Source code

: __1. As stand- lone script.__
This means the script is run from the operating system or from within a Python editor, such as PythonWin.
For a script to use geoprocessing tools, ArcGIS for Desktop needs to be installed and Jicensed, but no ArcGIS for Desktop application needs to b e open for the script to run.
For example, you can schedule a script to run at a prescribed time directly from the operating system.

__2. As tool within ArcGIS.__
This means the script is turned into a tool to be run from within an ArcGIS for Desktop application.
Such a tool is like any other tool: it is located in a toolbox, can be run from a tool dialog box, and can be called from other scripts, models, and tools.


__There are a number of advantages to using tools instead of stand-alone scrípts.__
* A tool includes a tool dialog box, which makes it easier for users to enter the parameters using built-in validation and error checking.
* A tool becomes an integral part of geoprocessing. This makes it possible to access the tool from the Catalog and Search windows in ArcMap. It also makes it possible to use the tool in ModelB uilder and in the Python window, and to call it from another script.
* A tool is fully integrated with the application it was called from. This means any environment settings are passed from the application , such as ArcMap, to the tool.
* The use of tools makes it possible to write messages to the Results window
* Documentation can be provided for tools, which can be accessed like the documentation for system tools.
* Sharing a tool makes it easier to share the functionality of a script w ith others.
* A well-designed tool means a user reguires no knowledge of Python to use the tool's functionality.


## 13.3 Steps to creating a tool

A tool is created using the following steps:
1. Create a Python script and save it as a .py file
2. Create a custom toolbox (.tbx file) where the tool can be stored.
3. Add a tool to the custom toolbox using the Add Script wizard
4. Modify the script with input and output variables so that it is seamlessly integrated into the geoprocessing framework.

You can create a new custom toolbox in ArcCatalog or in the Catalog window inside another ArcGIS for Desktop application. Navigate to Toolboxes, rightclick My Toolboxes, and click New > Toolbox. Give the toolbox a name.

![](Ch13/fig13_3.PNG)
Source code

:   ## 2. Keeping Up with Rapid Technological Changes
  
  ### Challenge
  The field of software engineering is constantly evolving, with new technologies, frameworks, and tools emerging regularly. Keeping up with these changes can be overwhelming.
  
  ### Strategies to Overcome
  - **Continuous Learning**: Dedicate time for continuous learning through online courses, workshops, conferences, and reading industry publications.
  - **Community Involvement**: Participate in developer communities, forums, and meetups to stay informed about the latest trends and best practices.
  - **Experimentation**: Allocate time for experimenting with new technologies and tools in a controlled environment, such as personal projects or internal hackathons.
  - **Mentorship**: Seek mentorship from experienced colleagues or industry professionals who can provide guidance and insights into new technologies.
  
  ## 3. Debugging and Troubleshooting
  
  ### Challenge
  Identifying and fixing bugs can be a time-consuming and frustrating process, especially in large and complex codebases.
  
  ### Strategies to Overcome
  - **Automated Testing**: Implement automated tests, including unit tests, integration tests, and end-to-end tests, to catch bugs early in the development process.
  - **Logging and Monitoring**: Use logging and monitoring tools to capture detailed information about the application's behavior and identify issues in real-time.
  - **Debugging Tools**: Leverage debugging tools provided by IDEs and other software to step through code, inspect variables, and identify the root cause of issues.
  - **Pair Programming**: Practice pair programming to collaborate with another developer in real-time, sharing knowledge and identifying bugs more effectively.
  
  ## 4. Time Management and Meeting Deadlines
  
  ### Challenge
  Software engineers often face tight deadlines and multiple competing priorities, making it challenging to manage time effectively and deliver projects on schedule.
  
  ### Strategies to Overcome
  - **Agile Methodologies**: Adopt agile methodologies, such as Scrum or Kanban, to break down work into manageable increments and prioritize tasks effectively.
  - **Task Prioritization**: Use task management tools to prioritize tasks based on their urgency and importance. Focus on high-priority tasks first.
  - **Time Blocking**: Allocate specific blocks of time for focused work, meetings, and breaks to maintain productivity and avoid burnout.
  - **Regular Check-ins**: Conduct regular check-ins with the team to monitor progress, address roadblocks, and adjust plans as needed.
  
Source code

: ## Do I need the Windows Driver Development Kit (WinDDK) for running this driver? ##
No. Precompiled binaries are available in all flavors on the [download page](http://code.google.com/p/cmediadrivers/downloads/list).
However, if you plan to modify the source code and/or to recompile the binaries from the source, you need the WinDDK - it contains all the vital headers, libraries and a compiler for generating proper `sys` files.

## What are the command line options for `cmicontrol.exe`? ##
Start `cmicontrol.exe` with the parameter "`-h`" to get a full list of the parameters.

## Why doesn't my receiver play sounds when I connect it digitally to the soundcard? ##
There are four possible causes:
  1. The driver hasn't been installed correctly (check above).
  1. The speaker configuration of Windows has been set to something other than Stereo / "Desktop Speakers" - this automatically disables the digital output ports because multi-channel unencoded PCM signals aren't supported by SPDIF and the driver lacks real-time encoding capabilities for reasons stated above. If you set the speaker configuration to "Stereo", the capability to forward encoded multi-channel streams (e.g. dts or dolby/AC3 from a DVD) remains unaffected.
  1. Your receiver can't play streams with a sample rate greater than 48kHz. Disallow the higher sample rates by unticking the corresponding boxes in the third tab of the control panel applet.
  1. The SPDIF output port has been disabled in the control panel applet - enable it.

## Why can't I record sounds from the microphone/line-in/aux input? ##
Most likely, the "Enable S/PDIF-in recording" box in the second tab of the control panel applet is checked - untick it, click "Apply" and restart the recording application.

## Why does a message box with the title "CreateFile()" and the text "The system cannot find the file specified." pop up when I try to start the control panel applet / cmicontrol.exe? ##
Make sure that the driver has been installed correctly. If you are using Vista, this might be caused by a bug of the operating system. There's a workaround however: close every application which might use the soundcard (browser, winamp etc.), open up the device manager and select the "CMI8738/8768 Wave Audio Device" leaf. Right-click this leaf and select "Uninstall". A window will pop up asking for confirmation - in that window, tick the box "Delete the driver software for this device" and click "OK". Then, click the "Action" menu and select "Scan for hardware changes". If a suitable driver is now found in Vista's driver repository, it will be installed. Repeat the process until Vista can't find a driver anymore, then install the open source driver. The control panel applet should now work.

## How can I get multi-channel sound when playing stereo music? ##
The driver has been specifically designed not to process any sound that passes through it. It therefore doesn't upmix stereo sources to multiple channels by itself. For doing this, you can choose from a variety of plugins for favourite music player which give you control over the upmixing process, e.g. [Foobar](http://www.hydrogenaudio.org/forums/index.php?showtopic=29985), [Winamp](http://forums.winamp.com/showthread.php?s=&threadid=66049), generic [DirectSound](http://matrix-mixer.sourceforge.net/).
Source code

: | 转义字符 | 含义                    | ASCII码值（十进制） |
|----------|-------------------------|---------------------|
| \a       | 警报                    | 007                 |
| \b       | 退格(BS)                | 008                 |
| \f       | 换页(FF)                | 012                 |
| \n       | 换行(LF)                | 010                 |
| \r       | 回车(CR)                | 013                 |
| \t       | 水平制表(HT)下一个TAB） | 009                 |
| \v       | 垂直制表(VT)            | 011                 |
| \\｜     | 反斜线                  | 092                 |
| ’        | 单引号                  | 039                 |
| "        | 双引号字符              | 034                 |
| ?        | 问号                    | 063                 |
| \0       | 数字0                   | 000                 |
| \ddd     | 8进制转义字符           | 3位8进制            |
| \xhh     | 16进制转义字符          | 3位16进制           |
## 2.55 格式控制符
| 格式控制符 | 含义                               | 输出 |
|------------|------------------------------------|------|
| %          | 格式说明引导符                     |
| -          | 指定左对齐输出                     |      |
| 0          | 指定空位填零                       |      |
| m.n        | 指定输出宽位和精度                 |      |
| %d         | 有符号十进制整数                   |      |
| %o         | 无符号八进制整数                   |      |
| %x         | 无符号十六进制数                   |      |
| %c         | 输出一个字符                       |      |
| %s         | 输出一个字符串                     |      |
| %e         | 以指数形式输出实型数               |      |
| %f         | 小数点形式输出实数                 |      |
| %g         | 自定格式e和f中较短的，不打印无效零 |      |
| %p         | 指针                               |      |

==*==

Copy exactly the lines that run from the first line of the data to the line containing "For a script", please, with both ends included and nothing else.

#### EXERCISE RESPONSE
Source code

: __1. As stand- lone script.__
This means the script is run from the operating system or from within a Python editor, such as PythonWin.
For a script to use geoprocessing tools, ArcGIS for Desktop needs to be installed and Jicensed, but no ArcGIS for Desktop application needs to b e open for the script to run.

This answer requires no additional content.